Cal Poly produces a report about this, and they are the only place that actually counts sub-divisions. Sub-divisions are down by 95% in Riverside County, which is where building would obviously take place. You cannot catch up with sub-divisions or finished lots tomorrow if you decide it is finally okay to do a sub-division. There was some consolidation out there, but the builders were pretty good about keeping the pipelines active. There are a lot of projects that were being incrementally pushed through the pipeline, and you can crank it up just a little. John said he has watched a few; and they will be able to crank it up, but like nothing compared to what the demand is going to be. During the last boom in 1989 when people were building like crazy, they were building a lot of really crummy things. There were then an awfully lot of boxes being put up and long lines on asphalt roads. The things we are looking at now and the things built back in 2004-2006 were well-thought through projects. If you go drive down in Murrieta or Temecula, there are a lot of homes that are 4,000 square feet. The neighborhoods and homes are nice, they have planned for schools, parks, and commercial development. It is not like driving around in Palmdale where everything was built back in 1988.

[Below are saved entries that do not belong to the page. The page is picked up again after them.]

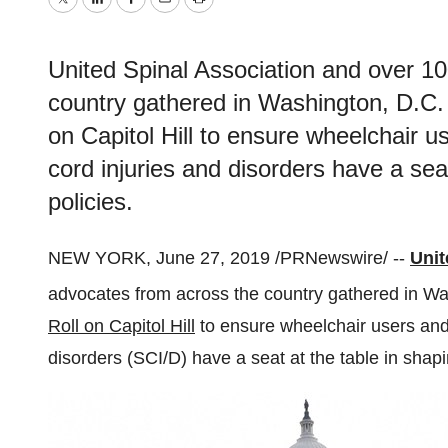
Twitter
LinkedIn
Facebook
Email
Print
United Spinal Association and over 
country gathered in Washington, D.C. 
on Capitol Hill to ensure wheelchair us
cord injuries and disorders have a seat
policies.
NEW YORK
,
June 27, 2019
/PRNewswire/ --
Unit
advocates from across the country gathered in
Wa
Roll on Capitol Hill
to ensure wheelchair users and a
disorders (SCI/D) have a seat at the table in shapin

This all takes time. If you start breaking ground tomorrow on the next one, you are going to have to go through all the approvals. These don’t come out of the ground for a while. John said he flies ultra-light airplanes out of Paris, and they fly about 20-30 miles. There are a lot of building projects they fly over in these planes and oversee, and they see how they brought the development as far as they could before they pulled the plug on it. There are 400-500 lots built in these half-circles, and they kept them active. There were always 2 or 3 houses being built right at the end of some street, so there was always something occurring. During the past 3 months, you are all of a sudden going around and there are no longer only 2 or 3 but 12-25. They still have plenty of other lots there, and the lots never degraded that badly. They are still rebuilding, and things are now starting to come online.
Bruce asked John’s opinion of interest rates starting to go up and what the reaction of the buying public will be. John said initially there will be a rush to go out there and buy before it goes up even farther. Not only did they miss out on the bottom of the price, but now they don’t want to miss out on the interest rate too. A lot of people think the opposite will happen, but that is not true. Even back in 1983 when John moved, people were still talking about their 17% mortgages. Bruce refied back in 1981 to become an investor at 17 ½, and he was shocked when he was able to pay it off with a 12. John remembered when it went below 10 and everyone was saying it was only temporary and would go right back up to 18 again. However, it never did, but in the future we could see in the future is the other end of the chart.